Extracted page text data
——
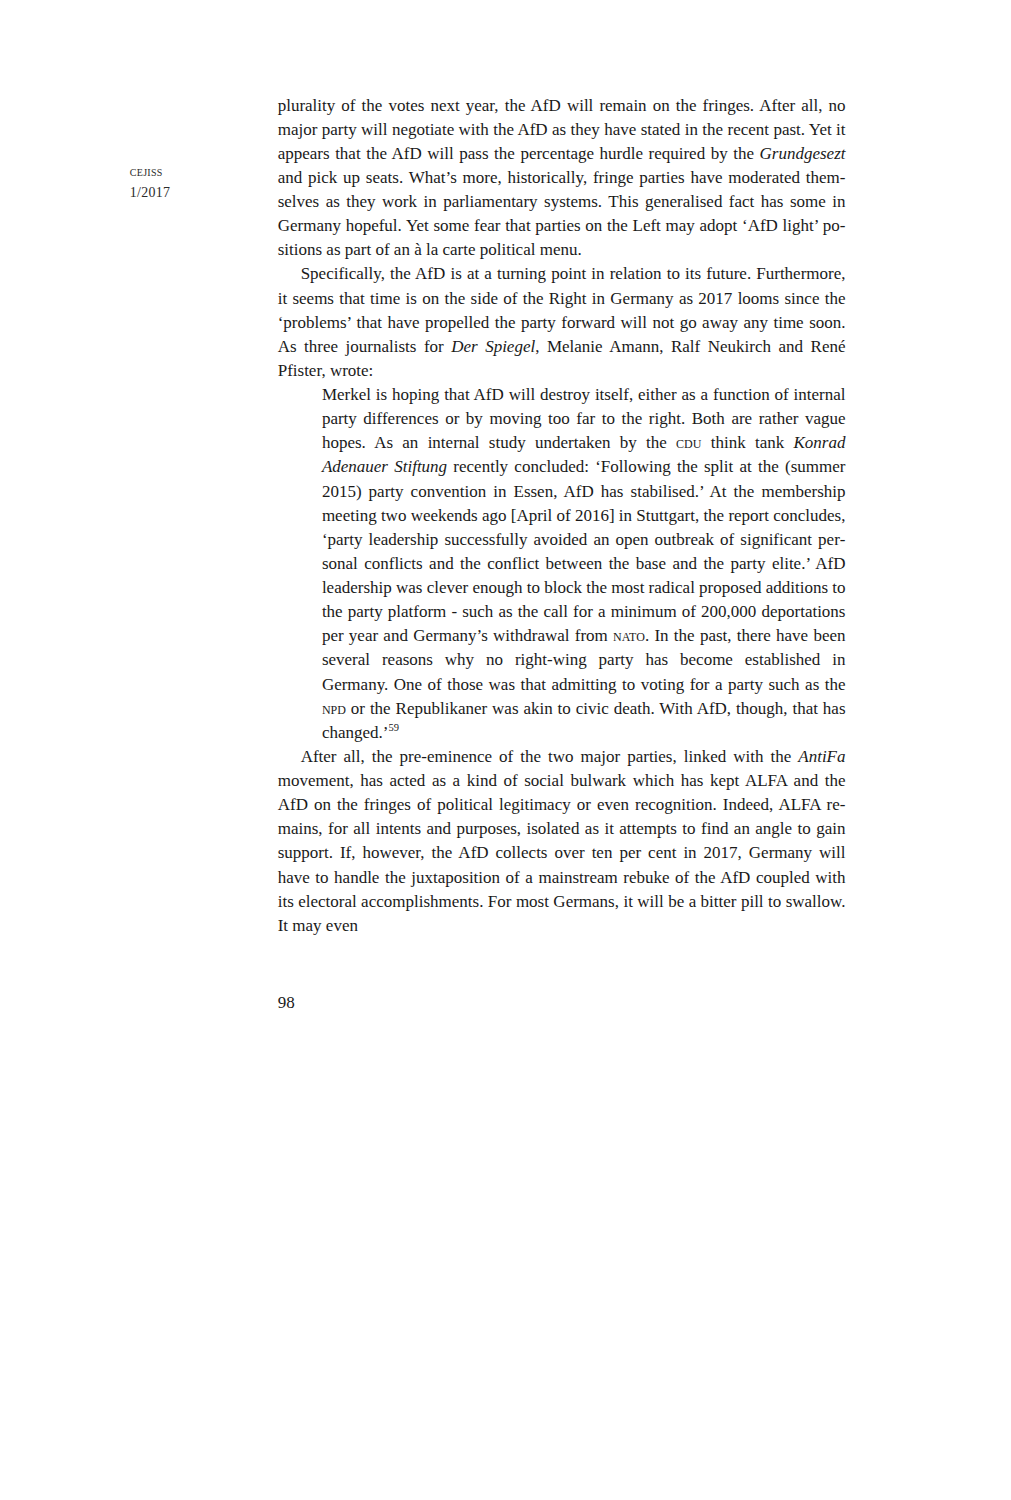cejiss
1/2017
plurality of the votes next year, the AfD will remain on the fringes. After all, no major party will negotiate with the AfD as they have stated in the recent past. Yet it appears that the AfD will pass the percentage hurdle required by the Grundgesezt and pick up seats. What’s more, historically, fringe parties have moderated themselves as they work in parliamentary systems. This generalised fact has some in Germany hopeful. Yet some fear that parties on the Left may adopt ‘AfD light’ positions as part of an à la carte political menu.
Specifically, the AfD is at a turning point in relation to its future. Furthermore, it seems that time is on the side of the Right in Germany as 2017 looms since the ‘problems’ that have propelled the party forward will not go away any time soon. As three journalists for Der Spiegel, Melanie Amann, Ralf Neukirch and René Pfister, wrote:
Merkel is hoping that AfD will destroy itself, either as a function of internal party differences or by moving too far to the right. Both are rather vague hopes. As an internal study undertaken by the cdu think tank Konrad Adenauer Stiftung recently concluded: ‘Following the split at the (summer 2015) party convention in Essen, AfD has stabilised.’ At the membership meeting two weekends ago [April of 2016] in Stuttgart, the report concludes, ‘party leadership successfully avoided an open outbreak of significant personal conflicts and the conflict between the base and the party elite.’ AfD leadership was clever enough to block the most radical proposed additions to the party platform - such as the call for a minimum of 200,000 deportations per year and Germany’s withdrawal from nato. In the past, there have been several reasons why no right-wing party has become established in Germany. One of those was that admitting to voting for a party such as the npd or the Republikaner was akin to civic death. With AfD, though, that has changed.’59
After all, the pre-eminence of the two major parties, linked with the AntiFa movement, has acted as a kind of social bulwark which has kept ALFA and the AfD on the fringes of political legitimacy or even recognition. Indeed, ALFA remains, for all intents and purposes, isolated as it attempts to find an angle to gain support. If, however, the AfD collects over ten per cent in 2017, Germany will have to handle the juxtaposition of a mainstream rebuke of the AfD coupled with its electoral accomplishments. For most Germans, it will be a bitter pill to swallow. It may even
98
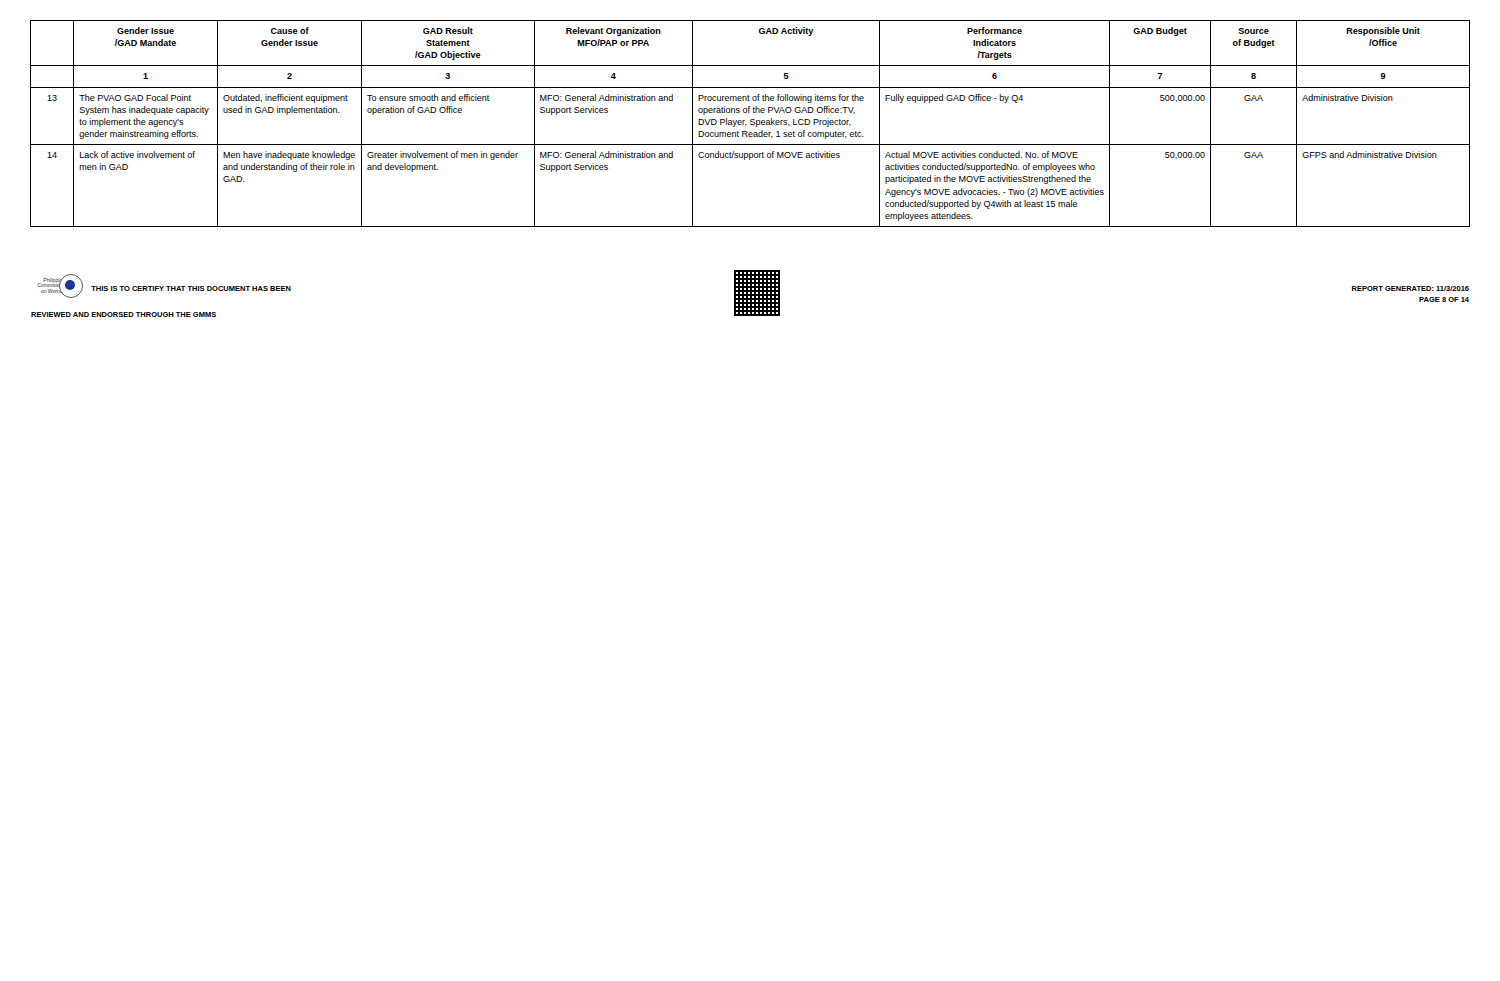| | Gender Issue /GAD Mandate | Cause of Gender Issue | GAD Result Statement /GAD Objective | Relevant Organization MFO/PAP or PPA | GAD Activity | Performance Indicators /Targets | GAD Budget | Source of Budget | Responsible Unit /Office |
| --- | --- | --- | --- | --- | --- | --- | --- | --- | --- |
| | 1 | 2 | 3 | 4 | 5 | 6 | 7 | 8 | 9 |
| 13 | The PVAO GAD Focal Point System has inadequate capacity to implement the agency's gender mainstreaming efforts. | Outdated, inefficient equipment used in GAD implementation. | To ensure smooth and efficient operation of GAD Office | MFO: General Administration and Support Services | Procurement of the following items for the operations of the PVAO GAD Office:TV, DVD Player, Speakers, LCD Projector, Document Reader, 1 set of computer, etc. | Fully equipped GAD Office - by Q4 | 500,000.00 | GAA | Administrative Division |
| 14 | Lack of active involvement of men in GAD | Men have inadequate knowledge and understanding of their role in GAD. | Greater involvement of men in gender and development. | MFO: General Administration and Support Services | Conduct/support of MOVE activities | Actual MOVE activities conducted. No. of MOVE activities conducted/supportedNo. of employees who participated in the MOVE activitiesStrengthened the Agency's MOVE advocacies. - Two (2) MOVE activities conducted/supported by Q4with at least 15 male employees attendees. | 50,000.00 | GAA | GFPS and Administrative Division |
| Philippine Commission on Women THIS IS TO CERTIFY THAT THIS DOCUMENT HAS BEEN REVIEWED AND ENDORSED THROUGH THE GMMS | | REPORT GENERATED: 11/3/2016 PAGE 8 OF 14 |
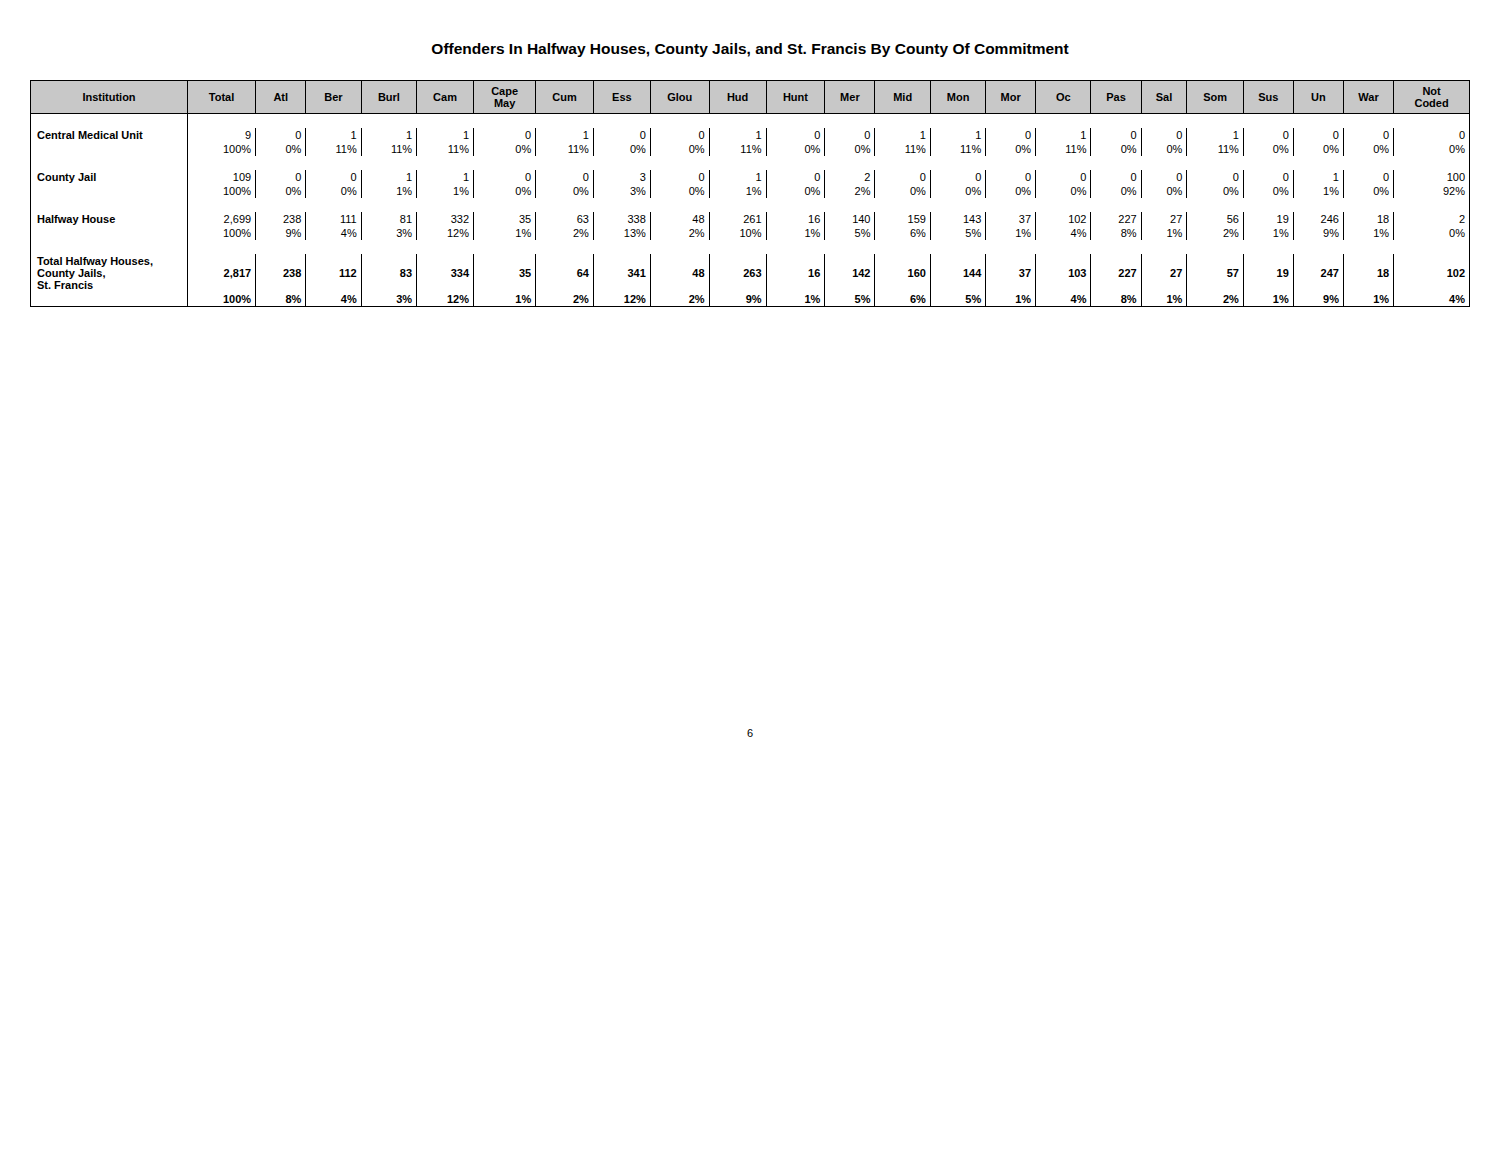Offenders In Halfway Houses, County Jails, and St. Francis By County Of Commitment
| Institution | Total | Atl | Ber | Burl | Cam | Cape May | Cum | Ess | Glou | Hud | Hunt | Mer | Mid | Mon | Mor | Oc | Pas | Sal | Som | Sus | Un | War | Not Coded |
| --- | --- | --- | --- | --- | --- | --- | --- | --- | --- | --- | --- | --- | --- | --- | --- | --- | --- | --- | --- | --- | --- | --- | --- |
| Central Medical Unit | 9 | 0 | 1 | 1 | 1 | 0 | 1 | 0 | 0 | 1 | 0 | 0 | 1 | 1 | 0 | 1 | 0 | 0 | 1 | 0 | 0 | 0 | 0 |
| | 100% | 0% | 11% | 11% | 11% | 0% | 11% | 0% | 0% | 11% | 0% | 0% | 11% | 11% | 0% | 11% | 0% | 0% | 11% | 0% | 0% | 0% | 0% |
| County Jail | 109 | 0 | 0 | 1 | 1 | 0 | 0 | 3 | 0 | 1 | 0 | 2 | 0 | 0 | 0 | 0 | 0 | 0 | 0 | 0 | 1 | 0 | 100 |
| | 100% | 0% | 0% | 1% | 1% | 0% | 0% | 3% | 0% | 1% | 0% | 2% | 0% | 0% | 0% | 0% | 0% | 0% | 0% | 0% | 1% | 0% | 92% |
| Halfway House | 2,699 | 238 | 111 | 81 | 332 | 35 | 63 | 338 | 48 | 261 | 16 | 140 | 159 | 143 | 37 | 102 | 227 | 27 | 56 | 19 | 246 | 18 | 2 |
| | 100% | 9% | 4% | 3% | 12% | 1% | 2% | 13% | 2% | 10% | 1% | 5% | 6% | 5% | 1% | 4% | 8% | 1% | 2% | 1% | 9% | 1% | 0% |
| Total Halfway Houses, County Jails, St. Francis | 2,817 | 238 | 112 | 83 | 334 | 35 | 64 | 341 | 48 | 263 | 16 | 142 | 160 | 144 | 37 | 103 | 227 | 27 | 57 | 19 | 247 | 18 | 102 |
| | 100% | 8% | 4% | 3% | 12% | 1% | 2% | 12% | 2% | 9% | 1% | 5% | 6% | 5% | 1% | 4% | 8% | 1% | 2% | 1% | 9% | 1% | 4% |
6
——
Each line above from the one containing "GAA | Administrative Division |" through the one containing "Central Medical Unit" is to be returned verbatim. Nothing else, and no pictures.

* RESPONSE BOX
| 13 | The PVAO GAD Focal Point System has inadequate capacity to implement the agency's gender mainstreaming efforts. | Outdated, inefficient equipment used in GAD implementation. | To ensure smooth and efficient operation of GAD Office | MFO: General Administration and Support Services | Procurement of the following items for the operations of the PVAO GAD Office:TV, DVD Player, Speakers, LCD Projector, Document Reader, 1 set of computer, etc. | Fully equipped GAD Office - by Q4 | 500,000.00 | GAA | Administrative Division |
| 14 | Lack of active involvement of men in GAD | Men have inadequate knowledge and understanding of their role in GAD. | Greater involvement of men in gender and development. | MFO: General Administration and Support Services | Conduct/support of MOVE activities | Actual MOVE activities conducted. No. of MOVE activities conducted/supportedNo. of employees who participated in the MOVE activitiesStrengthened the Agency's MOVE advocacies. - Two (2) MOVE activities conducted/supported by Q4with at least 15 male employees attendees. | 50,000.00 | GAA | GFPS and Administrative Division |
| Philippine Commission on Women THIS IS TO CERTIFY THAT THIS DOCUMENT HAS BEEN REVIEWED AND ENDORSED THROUGH THE GMMS | | REPORT GENERATED: 11/3/2016 PAGE 8 OF 14 |
Offenders In Halfway Houses, County Jails, and St. Francis By County Of Commitment
| Institution | Total | Atl | Ber | Burl | Cam | Cape May | Cum | Ess | Glou | Hud | Hunt | Mer | Mid | Mon | Mor | Oc | Pas | Sal | Som | Sus | Un | War | Not Coded |
| --- | --- | --- | --- | --- | --- | --- | --- | --- | --- | --- | --- | --- | --- | --- | --- | --- | --- | --- | --- | --- | --- | --- | --- |
| Central Medical Unit | 9 | 0 | 1 | 1 | 1 | 0 | 1 | 0 | 0 | 1 | 0 | 0 | 1 | 1 | 0 | 1 | 0 | 0 | 1 | 0 | 0 | 0 | 0 |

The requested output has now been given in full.